In August 2018, the Company entered in an additional agreement with
a shareholder to purchase 200 exchangeable shares of ShipTime
common stock. The total shares exchanged in this transaction were
9,000 common shares and 62,200 preferred shares of the Company. The
discount on the repurchase of preferred stock was $1.87 per share
and has been recorded in accumulated deficit, and was added to the
net loss available to common shareholders. The repurchase of the
common shares was recorded at an allocated cost of $1.58 per
share.
Share-based Incentive Plans
During
the period ended March 31, 2018, the Board of Directors voted to
approve the 2018 Stock Option Plan which reserves 450,000
non-qualified stock options to be granted to employees. The Company
has three additional stock option plans that include both incentive
and non-qualified stock options to be granted to certain eligible
employees, non-employee directors, or consultants of the Company.

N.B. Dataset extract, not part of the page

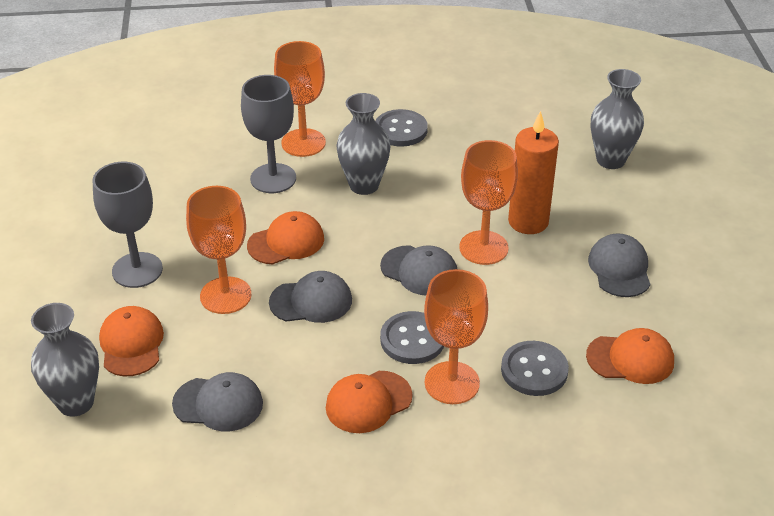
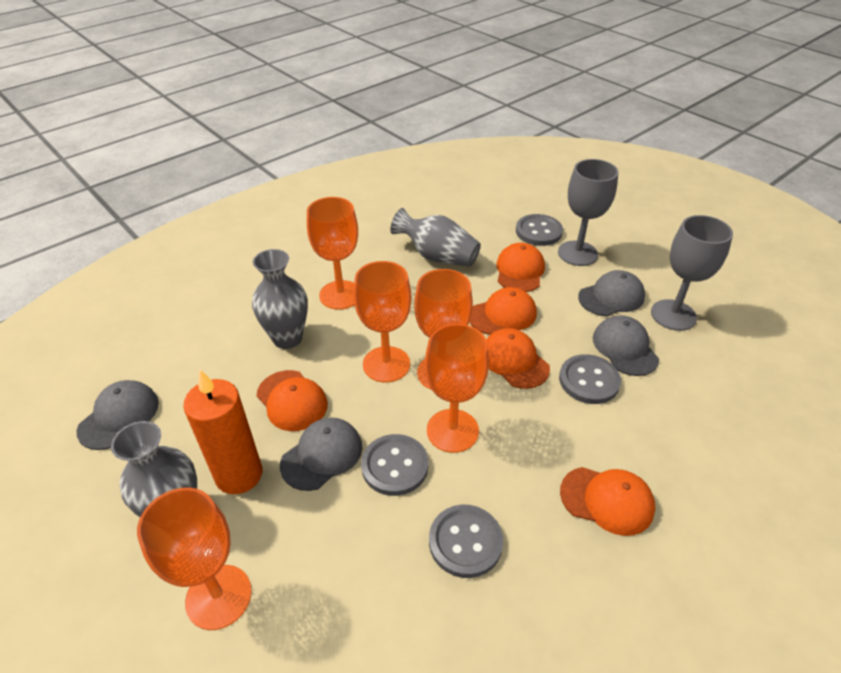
grey button: [375,109,428,147] [380,311,444,364] [501,341,569,396] = 3 -> [361,434,428,496] [429,505,503,578] [516,214,563,246] [559,354,621,404] = 4
orange cap: [99,306,164,376] [247,211,324,265] [326,371,413,433] [586,328,674,384] = 4 -> [256,370,328,431] [470,287,537,335] [486,328,550,389] [496,243,545,292] [560,467,655,536] = 5
orange goblet: [186,186,251,314] [274,41,326,157] [424,269,488,404] [459,140,518,265] = 4 -> [137,487,252,630] [307,197,358,310] [354,261,411,383] [414,269,473,389] [425,324,489,453] = 5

The Company granted 183,700 stock options to employees and
consultants during the quarter ended March 31, 2018. The options
have vesting periods of immediately and over a two-year period,
they expire if not exercised within ten years from grant date, and
the exercise price is $4.10 per share. During the third quarter of
2018, the Board of Directors voted to approve Executive
Compensation by means of issuance of 193,584 preferred shares
valued at $257,468. As a result of the issuance, during the three
and nine month periods ended September 30, 2018 the Company
recorded share-based compensation expense of $297,384 and $716,833,
respectively. During the third quarter of 2018 there were 23,325
options that expired.
Note 7. Subsequent Events
The
Company has evaluated subsequent events through the filing date of
this Form 10-Q, and has determined that no subsequent events have
occurred that would require recognition in the condensed
consolidated financial statements or disclosure in the notes
thereto, other than as disclosed herein.